[Rendered images with source text]
# # # # # # #

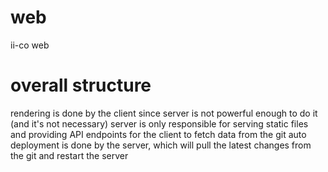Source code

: # web
ii-co web

# overall structure
rendering is done by the client since server is not powerful enough to do it (and it's not necessary)
server is only responsible for serving static files and providing API endpoints for the client to fetch data from the git
auto deployment is done by the server, which will pull the latest changes from the git and restart the server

# # # # # # #

Brief —
When you repeat the data, keep every line exact and drop the images.

Solution —
Source code

: # web
ii-co web

# overall structure
rendering is done by the client since server is not powerful enough to do it (and it's not necessary)
server is only responsible for serving static files and providing API endpoints for the client to fetch data from the git
auto deployment is done by the server, which will pull the latest changes from the git and restart the server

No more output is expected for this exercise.